必須の課題 A: 大杉栄についての文章のうち、「逆らったり、反論したりしようものなら大変なことになる。」から始まり「て行動するようになるのは、革命が成功してからだと考えたのだ。」で終わる部分を一字も変えずに書き写してください。
必須の課題 B: 大杉栄についての文章にある「社会は、段階を踏んで機械のように進化発展はしない。」という文を英語に訳してください。

文書セクション:
◇ ◇ ◇ ◇
大杉栄のこと

「必然」という言葉に恨みはない。けど嫌いな言葉だ。

「必然」という言葉を使う奴にロクなのがいなかっただけのことだけど。

人間のやることなんて、せいぜい「結果的にこうなった」程度のもんと思う。


「必然」を使いたがるのは主に組織の人だ。政治、宗教・・・全部ひとまとめで組織の人だ。

こうした人たちは使命感の塊だ。

ばら色の未来を目の前で見せながら、高所から何かとありがたいお話を垂れ流してくれる。

逆らったり、反論したりしようものなら大変なことになる。

意識が低いだの、洗脳されてるだのと言われて、最後的には憐れな人扱いされたりもする。


例えばロシア革命だ。

ボルシェビキが、他派を弾圧して多数派となり政権を奪取しても多くのマルクス主義者は黙していた。

彼らは、とにもかくにも革命政権を作ることを優先させた。そして労働者が解放され、自由な人間とし

て行動するようになるのは、革命が成功してからだと考えたのだ。

大儀の前の小儀とかいうやつだ。

これはロシア革命や左翼運動に限ったことではない。

いまでも、どこかで見られるありふれた光景だ。国家、会社、団体・・・。


大杉栄は面白い。

精密に描かれた未来像とそれを裏打ちする「必然史観」に対して「蓋然史観」をぶつける。

社会は、段階を踏んで機械のように進化発展はしない。むしろ、突然変異する生命体のように、予測で

きない時と場所で不意に変化する。革命が何時いかなる時点で成就するか、誰も予測不可能だ。

そんなふうに言う。当然、ロシア革命にもいちゃもんをつけた。

大杉は理性より本能や感情の方を高く評価していた。血肉の自分ってやつだ。

大杉栄シュティルナーをこう理解していた。


   「唯一者」の中心思想は、まず次の数句の中に尽くされる。
   
   人道などというものはない。

   人は自己の外の何者にも、神にも人道にも、従うの要はない。

   個人の権利以外になんらの権利もない。


こんなことも書いている。

主人に対する奴隷の恐怖。奴隷は、馴れるにしたがってだんだんこの状態がが苦痛でなくなって、かえ

ってそこにある愉快を見いだすようになり、ついに宗教的崇拝ともいうべき尊敬の念に変わってしまう。

奴隷なりのモラルを生み、ついには「臣下は酋長のために死ぬことを至上の義務」と心得るようになる。

『奴隷根性論』要約。

これは主人が権力者でもマルクスでも神でも仏でも国家でもおなじことだ。


自分の主人は自分に決まっている。


辻潤はニヒリスト。

大杉栄アナキストといわれたりする。

ニヒリストは、えんせいひかんのポーズを気取っていじけるのが趣味の嫌味な奴ではない。
◇ ◇ ◇ ◇
データ一覧:

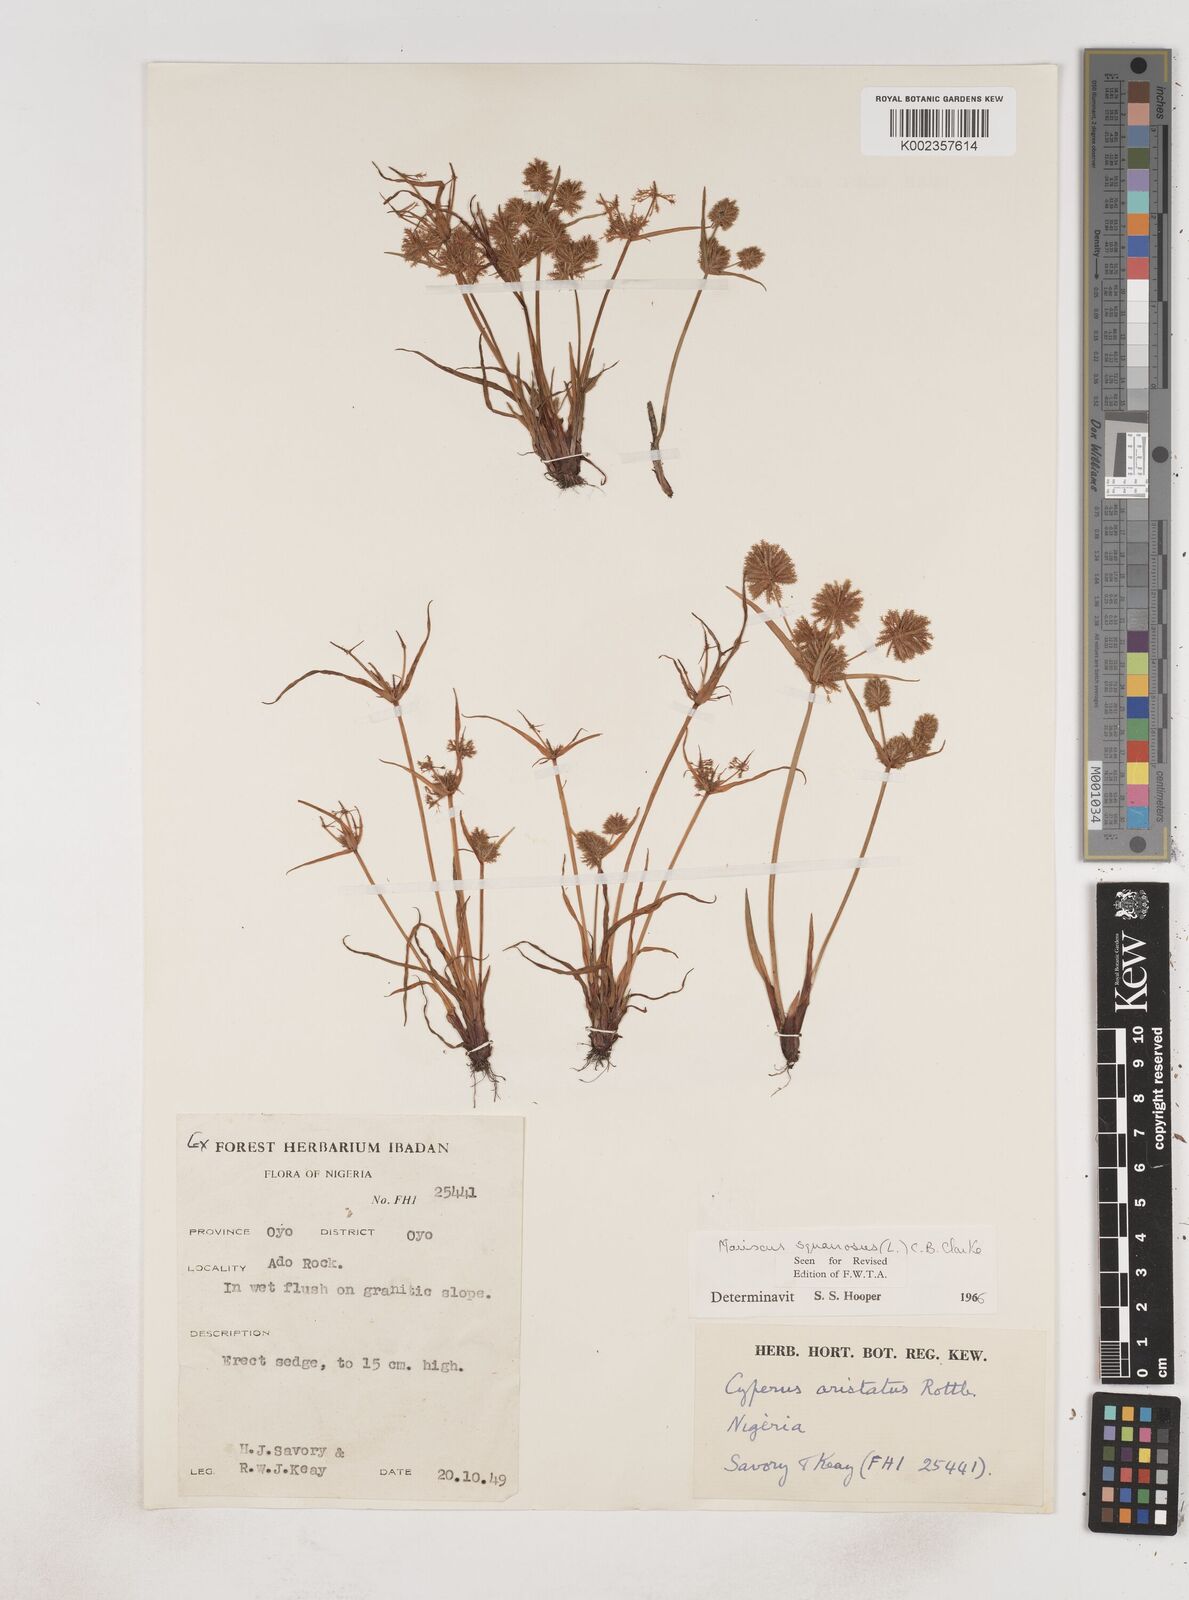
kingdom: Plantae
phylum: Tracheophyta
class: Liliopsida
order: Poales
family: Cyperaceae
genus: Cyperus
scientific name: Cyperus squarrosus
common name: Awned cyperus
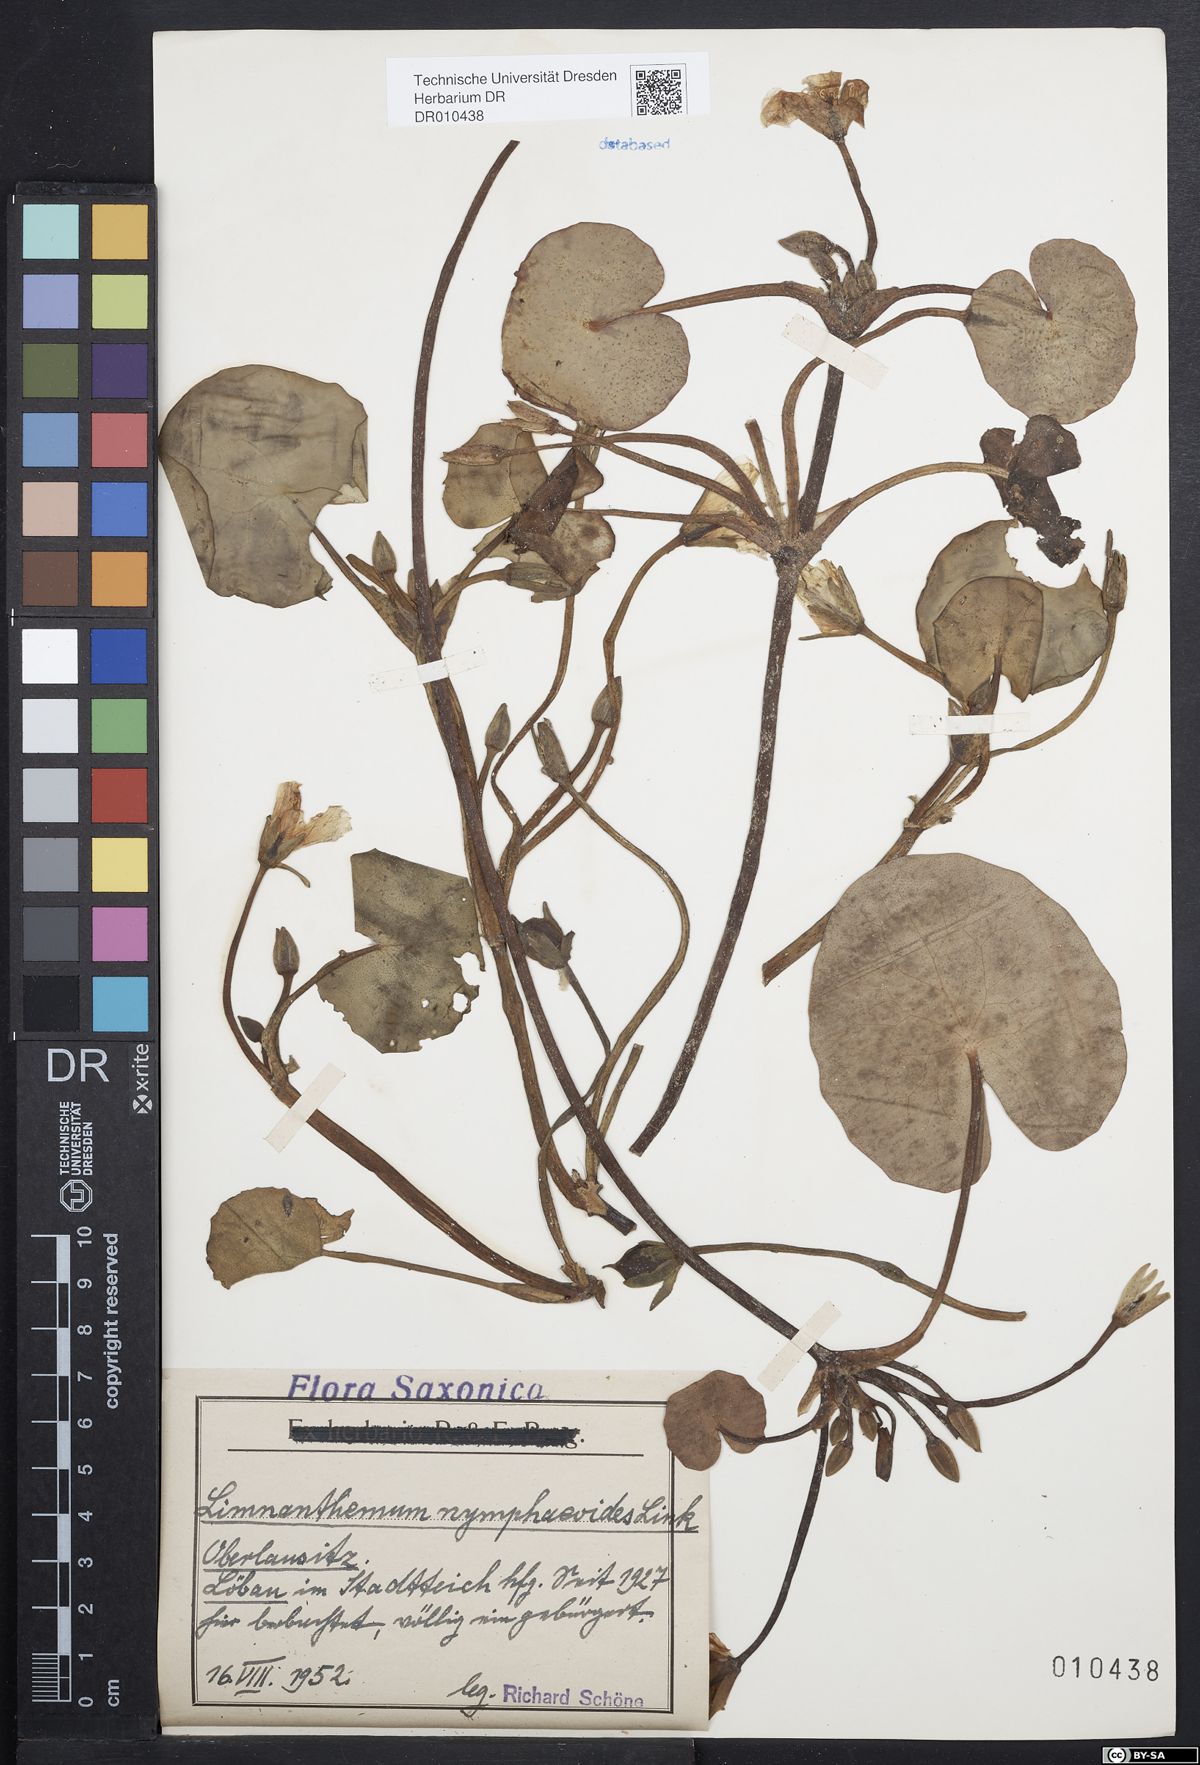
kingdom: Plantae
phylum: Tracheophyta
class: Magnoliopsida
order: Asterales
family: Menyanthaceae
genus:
◇ ◇ ◇ ◇
最終結果 A:
逆らったり、反論したりしようものなら大変なことになる。

意識が低いだの、洗脳されてるだのと言われて、最後的には憐れな人扱いされたりもする。


例えばロシア革命だ。

ボルシェビキが、他派を弾圧して多数派となり政権を奪取しても多くのマルクス主義者は黙していた。

彼らは、とにもかくにも革命政権を作ることを優先させた。そして労働者が解放され、自由な人間とし

て行動するようになるのは、革命が成功してからだと考えたのだ。

最終結果 B: Society does not evolve and develop step by step like a machine.